Captain William Bligh.

Most on Bounty were chosen by Bligh, or were recommended to him. However, a draft list of the crew before the voyage includes several who did not sail, including two pressed men who are thought to have deserted. Of the eventual crew, William Peckover, the gunner, and Joseph Coleman, the armourer, had been with Bligh when he was Captain James Cook‘s sailing master on HMS Resolution during the explorer’s third voyage (1776–80). Several others had sailed under Bligh more recently, including Christian, who had twice voyaged with Bligh to the West Indies on the merchantman Britannia. The two had formed a master-pupil relationship through which Christian had become a highly skilled navigator; Bligh gave him one of the master’s mate’s berths on Bounty, and in March 1788, promoted him to the rank of Acting Lieutenant, effectively making Christian second-in-command. Another of the young gentlemen recommended to Bligh was 15-year-old Peter Heywood, a Manxman and a distant relation of Christian’s. His recommendation came from Bligh’s father-in-law, who was a Heywood family friend.
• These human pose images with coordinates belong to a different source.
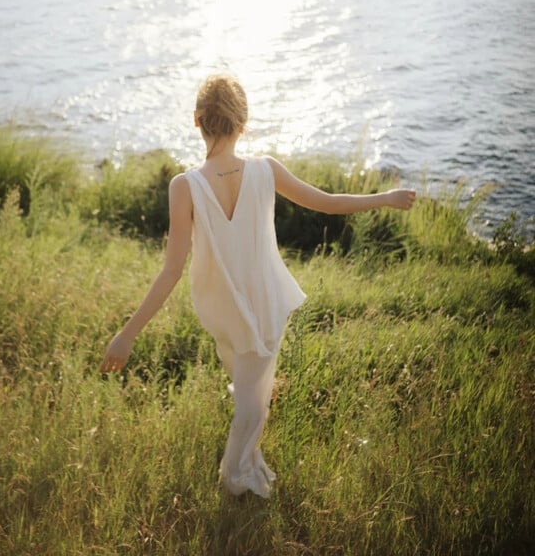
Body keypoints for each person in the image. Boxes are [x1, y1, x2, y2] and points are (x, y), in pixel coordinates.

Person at [99, 74, 416, 498]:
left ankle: (236, 475)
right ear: (243, 124)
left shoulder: (184, 185)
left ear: (197, 121)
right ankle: (237, 478)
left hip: (222, 305)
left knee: (250, 396)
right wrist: (384, 197)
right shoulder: (264, 170)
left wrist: (127, 334)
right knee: (251, 394)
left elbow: (171, 270)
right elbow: (328, 202)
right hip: (263, 299)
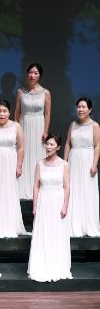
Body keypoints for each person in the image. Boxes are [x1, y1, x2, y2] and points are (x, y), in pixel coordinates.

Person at [28, 134, 72, 282]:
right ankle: (41, 264)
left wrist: (65, 206)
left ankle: (56, 264)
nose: (48, 147)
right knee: (43, 231)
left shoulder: (64, 165)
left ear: (58, 147)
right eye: (47, 144)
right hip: (43, 201)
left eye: (51, 144)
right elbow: (36, 186)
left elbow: (67, 187)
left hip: (57, 201)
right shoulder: (40, 163)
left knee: (56, 232)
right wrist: (35, 205)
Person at [0, 100, 27, 238]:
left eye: (4, 111)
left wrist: (19, 165)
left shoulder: (16, 126)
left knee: (8, 191)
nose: (2, 114)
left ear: (9, 112)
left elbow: (21, 148)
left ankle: (9, 224)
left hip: (10, 163)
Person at [64, 97, 100, 237]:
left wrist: (94, 164)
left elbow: (97, 146)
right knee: (73, 189)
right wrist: (65, 162)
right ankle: (74, 223)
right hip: (74, 160)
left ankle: (87, 224)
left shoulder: (95, 126)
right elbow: (68, 143)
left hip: (87, 160)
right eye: (79, 107)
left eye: (83, 107)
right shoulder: (73, 125)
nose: (80, 109)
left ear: (90, 109)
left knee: (87, 191)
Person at [15, 63, 51, 199]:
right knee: (23, 153)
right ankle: (21, 187)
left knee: (37, 154)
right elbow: (17, 111)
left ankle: (37, 187)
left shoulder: (45, 93)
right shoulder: (20, 91)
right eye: (30, 72)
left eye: (36, 73)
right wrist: (14, 129)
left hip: (38, 126)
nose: (32, 75)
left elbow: (47, 113)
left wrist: (45, 130)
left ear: (40, 75)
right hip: (24, 124)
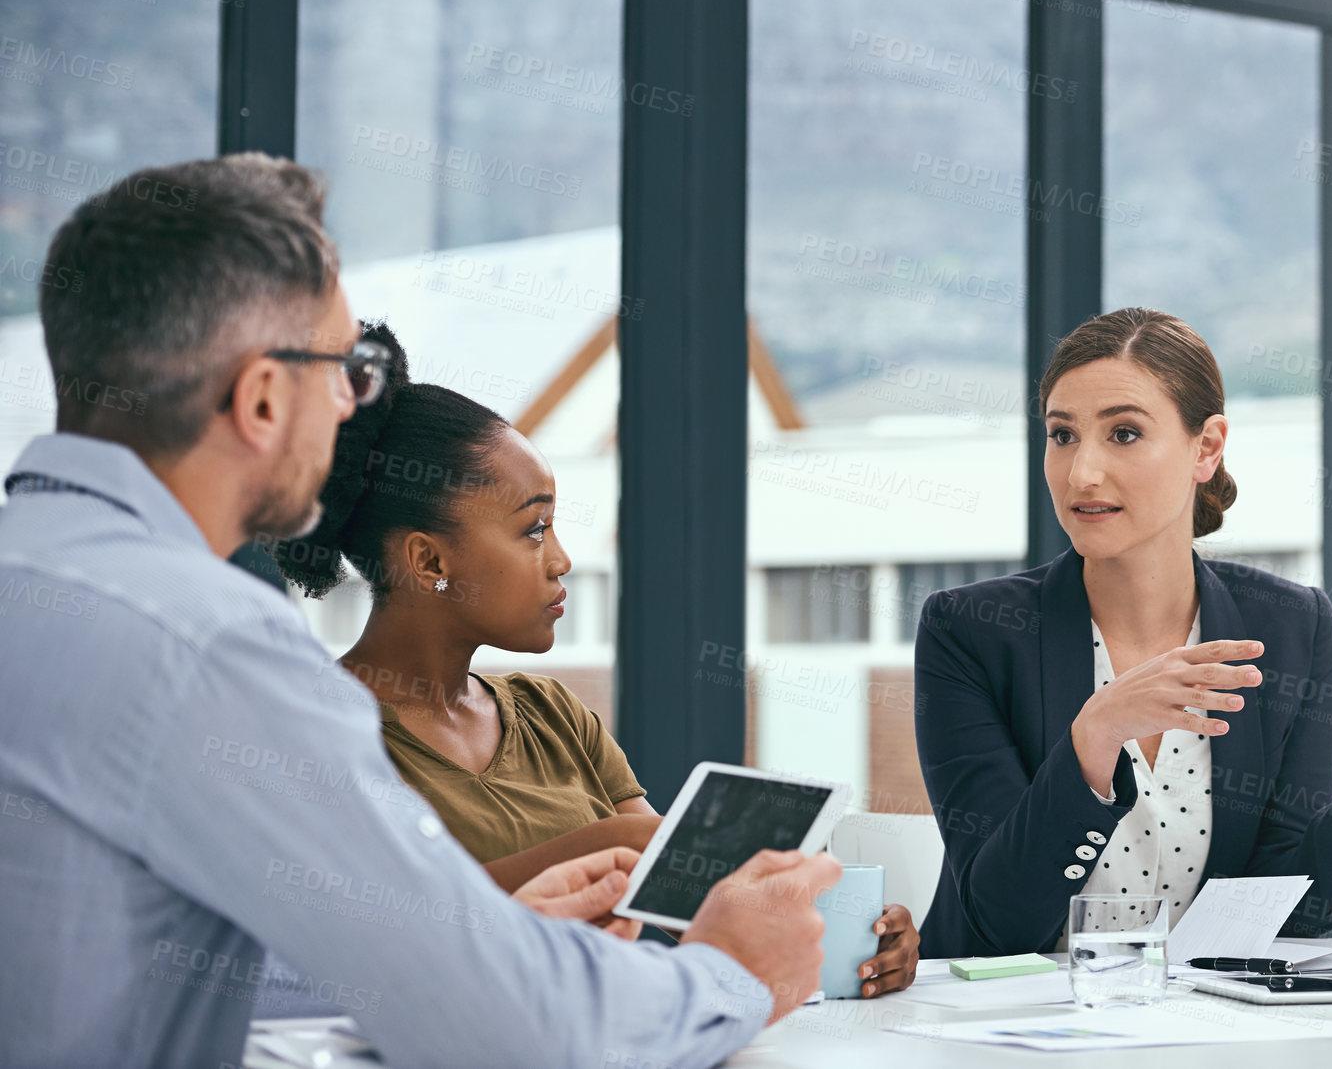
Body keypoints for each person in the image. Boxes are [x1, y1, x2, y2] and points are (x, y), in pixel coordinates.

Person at [0, 154, 839, 1068]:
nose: (353, 404)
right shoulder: (210, 643)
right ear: (263, 397)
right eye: (344, 367)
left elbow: (123, 947)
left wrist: (488, 937)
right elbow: (511, 1030)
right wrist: (732, 972)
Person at [265, 320, 921, 996]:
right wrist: (600, 843)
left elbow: (679, 883)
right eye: (533, 529)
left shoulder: (553, 714)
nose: (561, 560)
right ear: (430, 559)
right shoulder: (322, 731)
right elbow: (384, 925)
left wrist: (859, 933)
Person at [914, 308, 1332, 958]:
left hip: (1196, 1033)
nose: (1080, 474)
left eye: (1123, 433)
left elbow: (1291, 905)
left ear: (1206, 446)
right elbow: (999, 917)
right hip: (1006, 1032)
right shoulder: (970, 633)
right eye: (1062, 434)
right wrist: (1093, 736)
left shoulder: (1290, 625)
The two botanists, or “gardeners”, were chosen by Sir Joseph Banks, the president of the Royal Society and the expedition’s chief promoter. The chief botanist, David Nelson, was another veteran of Cook’s third voyage and had learned some of the Tahitians’ language. Nelson’s assistant, William Brown, was a former midshipman who had seen naval action against the French. Banks also helped to secure the midshipmen’s berths for two of his protégés, Thomas Hayward and John Hallett. Overall, Bounty‘s crew was relatively youthful, the majority being under 30. At the time of departure Bligh was 33 years old and Fryer a year older. Among the older crew members were the gunner, William Peckover, who had sailed on all three of Cook’s voyages, and Lawrence Lebogue, formerly sailmaker on the Britannia. The youngest aboard were Hallett and Heywood, who were both 15 when they left England.